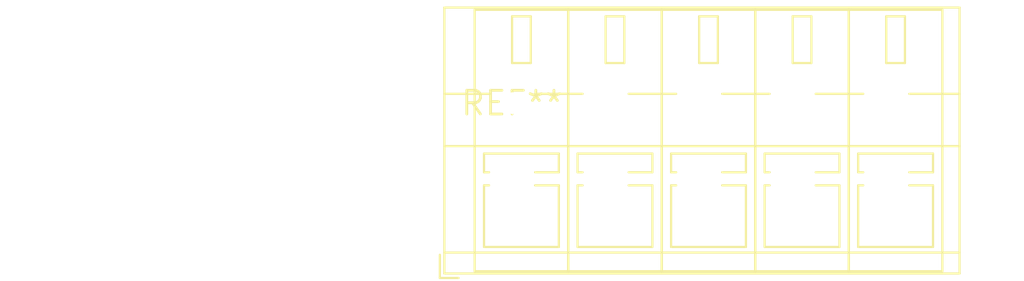
<source format=kicad_pcb>
(kicad_pcb (version 20240108) (generator pcbnew)

  (general
    (thickness 1.6)
  )

  (paper "A4")
  (layers
    (0 "F.Cu" signal)
    (31 "B.Cu" signal)
    (32 "B.Adhes" user "B.Adhesive")
    (33 "F.Adhes" user "F.Adhesive")
    (34 "B.Paste" user)
    (35 "F.Paste" user)
    (36 "B.SilkS" user "B.Silkscreen")
    (37 "F.SilkS" user "F.Silkscreen")
    (38 "B.Mask" user)
    (39 "F.Mask" user)
    (40 "Dwgs.User" user "User.Drawings")
    (41 "Cmts.User" user "User.Comments")
    (42 "Eco1.User" user "User.Eco1")
    (43 "Eco2.User" user "User.Eco2")
    (44 "Edge.Cuts" user)
    (45 "Margin" user)
    (46 "B.CrtYd" user "B.Courtyard")
    (47 "F.CrtYd" user "F.Courtyard")
    (48 "B.Fab" user)
    (49 "F.Fab" user)
    (50 "User.1" user)
    (51 "User.2" user)
    (52 "User.3" user)
    (53 "User.4" user)
    (54 "User.5" user)
    (55 "User.6" user)
    (56 "User.7" user)
    (57 "User.8" user)
    (58 "User.9" user)
  )

  (setup
    (pad_to_mask_clearance 0)
    (pcbplotparams
      (layerselection 0x00010fc_ffffffff)
      (plot_on_all_layers_selection 0x0000000_00000000)
      (disableapertmacros false)
      (usegerberextensions false)
      (usegerberattributes false)
      (usegerberadvancedattributes false)
      (creategerberjobfile false)
      (dashed_line_dash_ratio 12.000000)
      (dashed_line_gap_ratio 3.000000)
      (svgprecision 4)
      (plotframeref false)
      (viasonmask false)
      (mode 1)
      (useauxorigin false)
      (hpglpennumber 1)
      (hpglpenspeed 20)
      (hpglpendiameter 15.000000)
      (dxfpolygonmode false)
      (dxfimperialunits false)
      (dxfusepcbnewfont false)
      (psnegative false)
      (psa4output false)
      (plotreference false)
      (plotvalue false)
      (plotinvisibletext false)
      (sketchpadsonfab false)
      (subtractmaskfromsilk false)
      (outputformat 1)
      (mirror false)
      (drillshape 1)
      (scaleselection 1)
      (outputdirectory "")
    )
  )

  (net 0 "")

  (footprint "TerminalBlock_WAGO_236-405_1x05_P5.00mm_45Degree" (layer "F.Cu") (at 0 0))

)

</source>
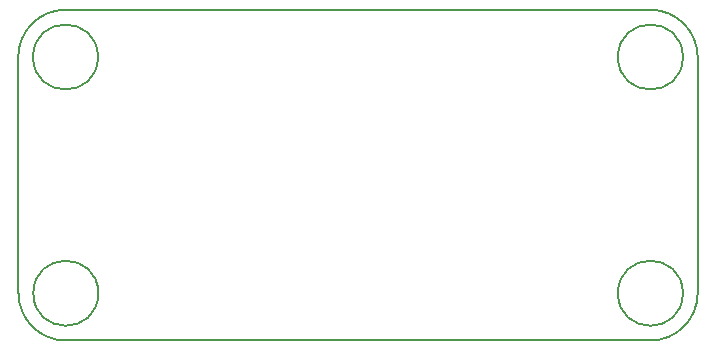
<source format=gbr>
%TF.GenerationSoftware,KiCad,Pcbnew,8.0.5*%
%TF.CreationDate,2024-12-15T17:36:27-06:00*%
%TF.ProjectId,Relay_Boards.V1,52656c61-795f-4426-9f61-7264732e5631,rev?*%
%TF.SameCoordinates,Original*%
%TF.FileFunction,Profile,NP*%
%FSLAX46Y46*%
G04 Gerber Fmt 4.6, Leading zero omitted, Abs format (unit mm)*
G04 Created by KiCad (PCBNEW 8.0.5) date 2024-12-15 17:36:27*
%MOMM*%
%LPD*%
G01*
G04 APERTURE LIST*
%TA.AperFunction,Profile*%
%ADD10C,0.200000*%
%TD*%
G04 APERTURE END LIST*
D10*
X140500000Y-80250000D02*
X140500000Y-100250000D01*
X87000000Y-104250000D02*
G75*
G02*
X83000000Y-100250000I0J4000000D01*
G01*
X87000000Y-104250000D02*
X136500000Y-104250000D01*
X89750000Y-100250000D02*
G75*
G02*
X84250000Y-100250000I-2750000J0D01*
G01*
X84250000Y-100250000D02*
G75*
G02*
X89750000Y-100250000I2750000J0D01*
G01*
X87000000Y-76250000D02*
X136500000Y-76250000D01*
X89725000Y-80250000D02*
G75*
G02*
X84225000Y-80250000I-2750000J0D01*
G01*
X84225000Y-80250000D02*
G75*
G02*
X89725000Y-80250000I2750000J0D01*
G01*
X82975000Y-80250000D02*
G75*
G02*
X86975000Y-76250000I4000000J0D01*
G01*
X139250000Y-80250000D02*
G75*
G02*
X133750000Y-80250000I-2750000J0D01*
G01*
X133750000Y-80250000D02*
G75*
G02*
X139250000Y-80250000I2750000J0D01*
G01*
X140500000Y-100250000D02*
G75*
G02*
X136500000Y-104250000I-4000000J0D01*
G01*
X136500000Y-76250000D02*
G75*
G02*
X140500000Y-80250000I0J-4000000D01*
G01*
X139250000Y-100250000D02*
G75*
G02*
X133750000Y-100250000I-2750000J0D01*
G01*
X133750000Y-100250000D02*
G75*
G02*
X139250000Y-100250000I2750000J0D01*
G01*
X82975000Y-80250000D02*
X82975000Y-100250000D01*
M02*

</source>
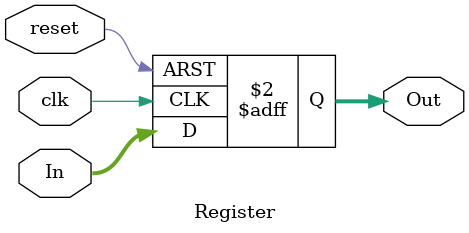
<source format=v>
module Register(Out, In, clk, reset);
	input clk, reset;
	input [31:0] In;
	output reg [31:0] Out;
	always @ (posedge clk, posedge reset)
	begin
		if(reset)
			Out <= 32'd0;
		else	
			Out <= In;
	end
endmodule
</source>
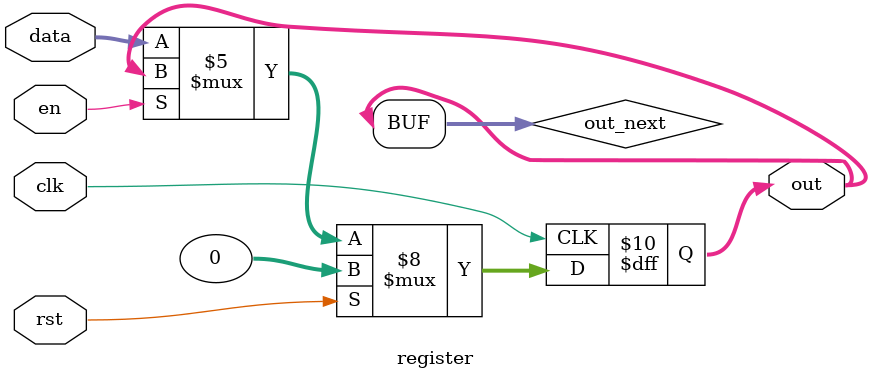
<source format=v>
`timescale 1ns/1ps

module register(data, clk,rst, out, en);
    input [31:0] data;
    input clk, rst, en;
    output reg [31:0] out;
    reg [31:0] out_next;
    
    always @(posedge clk)begin
        if(rst)
            out <= 32'b0;
        else if(en == 1'b0)
            out <= data;
        else 
            out <= out_next;
    end
    
    always@(*) begin
        out_next = out;
    end
endmodule
</source>
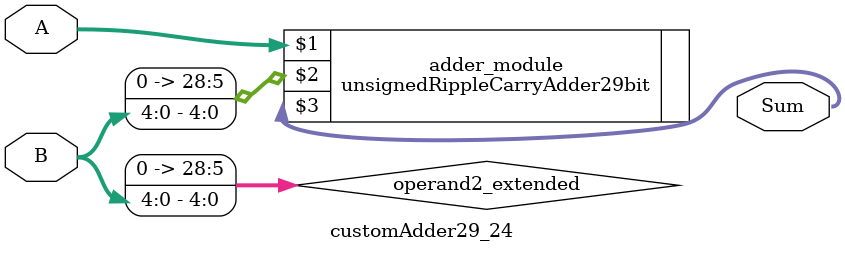
<source format=v>

module customAdder29_24(
                    input [28 : 0] A,
                    input [4 : 0] B,
                    
                    output [29 : 0] Sum
            );

    wire [28 : 0] operand2_extended;
    
    assign operand2_extended =  {24'b0, B};
    
    unsignedRippleCarryAdder29bit adder_module(
        A,
        operand2_extended,
        Sum
    );
    
endmodule
        
</source>
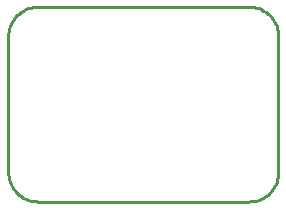
<source format=gbr>
G04 EAGLE Gerber RS-274X export*
G75*
%MOMM*%
%FSLAX34Y34*%
%LPD*%
%IN*%
%IPPOS*%
%AMOC8*
5,1,8,0,0,1.08239X$1,22.5*%
G01*
%ADD10C,0.254000*%


D10*
X0Y25400D02*
X97Y23186D01*
X386Y20989D01*
X865Y18826D01*
X1532Y16713D01*
X2380Y14666D01*
X3403Y12700D01*
X4594Y10831D01*
X5942Y9073D01*
X7440Y7440D01*
X9073Y5942D01*
X10831Y4594D01*
X12700Y3403D01*
X14666Y2380D01*
X16713Y1532D01*
X18826Y865D01*
X20989Y386D01*
X23186Y97D01*
X25400Y0D01*
X203200Y0D01*
X205414Y97D01*
X207611Y386D01*
X209774Y865D01*
X211887Y1532D01*
X213935Y2380D01*
X215900Y3403D01*
X217769Y4594D01*
X219527Y5942D01*
X221161Y7440D01*
X222658Y9073D01*
X224006Y10831D01*
X225197Y12700D01*
X226220Y14666D01*
X227068Y16713D01*
X227735Y18826D01*
X228214Y20989D01*
X228503Y23186D01*
X228600Y25400D01*
X228600Y139700D01*
X228503Y141914D01*
X228214Y144111D01*
X227735Y146274D01*
X227068Y148387D01*
X226220Y150435D01*
X225197Y152400D01*
X224006Y154269D01*
X222658Y156027D01*
X221161Y157661D01*
X219527Y159158D01*
X217769Y160506D01*
X215900Y161697D01*
X213935Y162720D01*
X211887Y163568D01*
X209774Y164235D01*
X207611Y164714D01*
X205414Y165003D01*
X203200Y165100D01*
X25400Y165100D01*
X23186Y165003D01*
X20989Y164714D01*
X18826Y164235D01*
X16713Y163568D01*
X14666Y162720D01*
X12700Y161697D01*
X10831Y160506D01*
X9073Y159158D01*
X7440Y157661D01*
X5942Y156027D01*
X4594Y154269D01*
X3403Y152400D01*
X2380Y150435D01*
X1532Y148387D01*
X865Y146274D01*
X386Y144111D01*
X97Y141914D01*
X0Y139700D01*
X0Y25400D01*
M02*

</source>
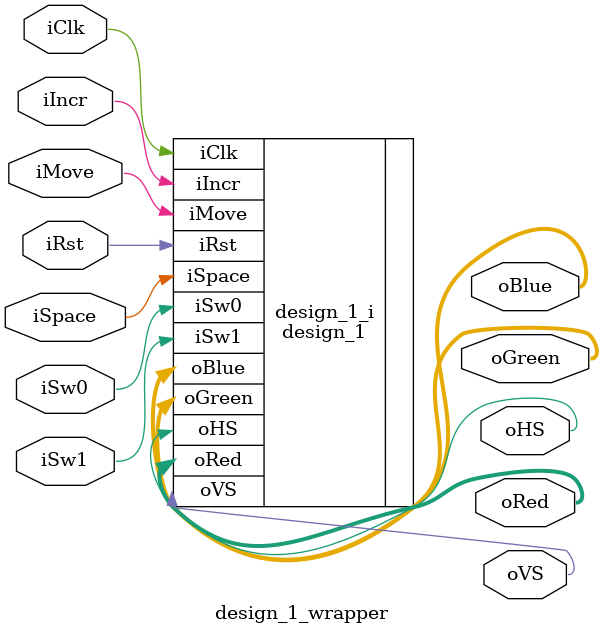
<source format=v>
`timescale 1 ps / 1 ps

module design_1_wrapper
   (iClk,
    iIncr,
    iMove,
    iRst,
    iSpace,
    iSw0,
    iSw1,
    oBlue,
    oGreen,
    oHS,
    oRed,
    oVS);
  input iClk;
  input iIncr;
  input iMove;
  input iRst;
  input iSpace;
  input iSw0;
  input iSw1;
  output [3:0]oBlue;
  output [3:0]oGreen;
  output oHS;
  output [3:0]oRed;
  output oVS;

  wire iClk;
  wire iIncr;
  wire iMove;
  wire iRst;
  wire iSpace;
  wire iSw0;
  wire iSw1;
  wire [3:0]oBlue;
  wire [3:0]oGreen;
  wire oHS;
  wire [3:0]oRed;
  wire oVS;

  design_1 design_1_i
       (.iClk(iClk),
        .iIncr(iIncr),
        .iMove(iMove),
        .iRst(iRst),
        .iSpace(iSpace),
        .iSw0(iSw0),
        .iSw1(iSw1),
        .oBlue(oBlue),
        .oGreen(oGreen),
        .oHS(oHS),
        .oRed(oRed),
        .oVS(oVS));
endmodule

</source>
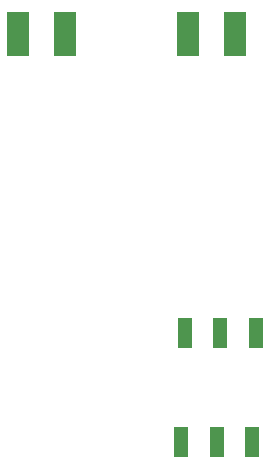
<source format=gbr>
G04 EAGLE Gerber RS-274X export*
G75*
%MOMM*%
%FSLAX34Y34*%
%LPD*%
%INSolderpaste Bottom*%
%IPPOS*%
%AMOC8*
5,1,8,0,0,1.08239X$1,22.5*%
G01*
%ADD10R,1.930400X3.810000*%
%ADD11R,1.270000X2.540000*%


D10*
X88600Y550000D03*
X128600Y550000D03*
X232600Y550000D03*
X272600Y550000D03*
D11*
X257000Y204600D03*
X287000Y204600D03*
X227000Y204600D03*
X260000Y296500D03*
X290000Y296500D03*
X230000Y296500D03*
M02*

</source>
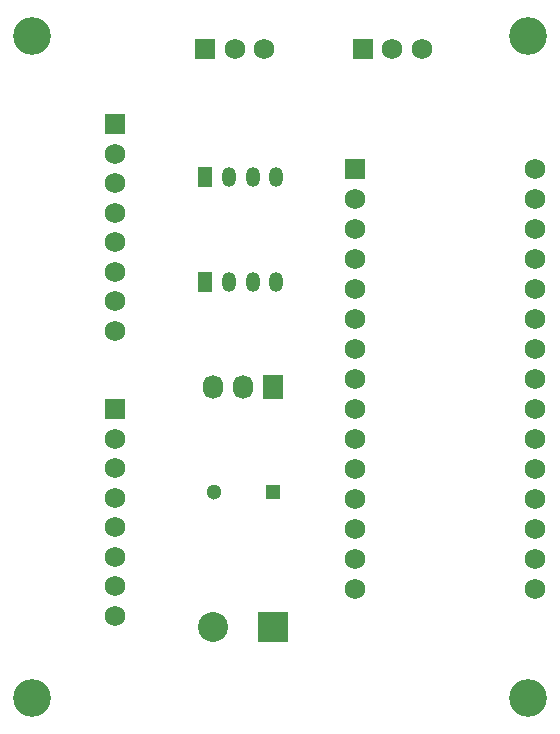
<source format=gbr>
G04 #@! TF.FileFunction,Soldermask,Bot*
%FSLAX46Y46*%
G04 Gerber Fmt 4.6, Leading zero omitted, Abs format (unit mm)*
G04 Created by KiCad (PCBNEW 4.0.3+e1-6302~38~ubuntu15.04.1-stable) date Thu Aug 18 22:44:53 2016*
%MOMM*%
%LPD*%
G01*
G04 APERTURE LIST*
%ADD10C,0.100000*%
%ADD11R,1.727200X1.727200*%
%ADD12C,1.727200*%
%ADD13R,1.300000X1.300000*%
%ADD14C,1.300000*%
%ADD15R,1.750000X1.750000*%
%ADD16C,1.750000*%
%ADD17R,1.727200X2.032000*%
%ADD18O,1.727200X2.032000*%
%ADD19R,1.200000X1.700000*%
%ADD20O,1.200000X1.700000*%
%ADD21R,2.540000X2.540000*%
%ADD22C,2.540000*%
%ADD23C,3.200000*%
G04 APERTURE END LIST*
D10*
D11*
X86360000Y-55245000D03*
D12*
X86360000Y-57785000D03*
X86360000Y-60325000D03*
X86360000Y-62865000D03*
X86360000Y-65405000D03*
X86360000Y-67945000D03*
X86360000Y-70485000D03*
X86360000Y-73025000D03*
X86360000Y-75565000D03*
X86360000Y-78105000D03*
X86360000Y-80645000D03*
X86360000Y-83185000D03*
X86360000Y-85725000D03*
X86360000Y-88265000D03*
X86360000Y-90805000D03*
X101600000Y-90805000D03*
X101600000Y-88265000D03*
X101600000Y-85725000D03*
X101600000Y-83185000D03*
X101600000Y-80645000D03*
X101600000Y-78105000D03*
X101600000Y-75565000D03*
X101600000Y-73025000D03*
X101600000Y-70485000D03*
X101600000Y-67945000D03*
X101600000Y-65405000D03*
X101600000Y-62865000D03*
X101600000Y-60325000D03*
X101600000Y-57785000D03*
X101600000Y-55245000D03*
D13*
X79375000Y-82550000D03*
D14*
X74375000Y-82550000D03*
D15*
X66040000Y-51435000D03*
D16*
X66040000Y-53935000D03*
X66040000Y-56435000D03*
X66040000Y-58935000D03*
X66040000Y-61435000D03*
X66040000Y-63935000D03*
X66040000Y-66435000D03*
X66040000Y-68935000D03*
D15*
X66040000Y-75565000D03*
D16*
X66040000Y-78065000D03*
X66040000Y-80565000D03*
X66040000Y-83065000D03*
X66040000Y-85565000D03*
X66040000Y-88065000D03*
X66040000Y-90565000D03*
X66040000Y-93065000D03*
D17*
X79375000Y-73660000D03*
D18*
X76835000Y-73660000D03*
X74295000Y-73660000D03*
D19*
X73660000Y-55880000D03*
D20*
X75660000Y-55880000D03*
X77660000Y-55880000D03*
X79660000Y-55880000D03*
D19*
X73660000Y-64770000D03*
D20*
X75660000Y-64770000D03*
X77660000Y-64770000D03*
X79660000Y-64770000D03*
D21*
X79375000Y-93980000D03*
D22*
X74295000Y-93980000D03*
D15*
X73660000Y-45085000D03*
D16*
X76160000Y-45085000D03*
X78660000Y-45085000D03*
D15*
X86995000Y-45085000D03*
D16*
X89495000Y-45085000D03*
X91995000Y-45085000D03*
D23*
X59000000Y-44000000D03*
X101000000Y-44000000D03*
X59000000Y-100000000D03*
X101000000Y-100000000D03*
M02*

</source>
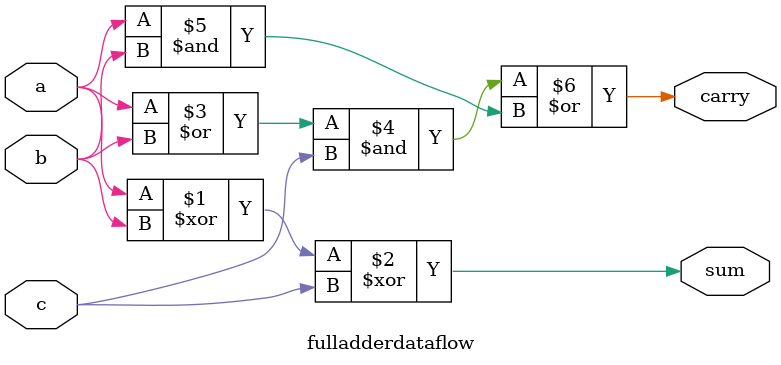
<source format=v>
`timescale 1ns / 1ps
module fulladderdataflow(
    input a,
    input b,
    input c,
    output sum,
    output carry
    );

assign sum=a^b^c;
assign carry=(a|b)&c|(a&b);

endmodule

</source>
====
(Task goal):
For the word "Silkscreen", say how many lines of the listing include it; give nothing but the number.

(Task output):
2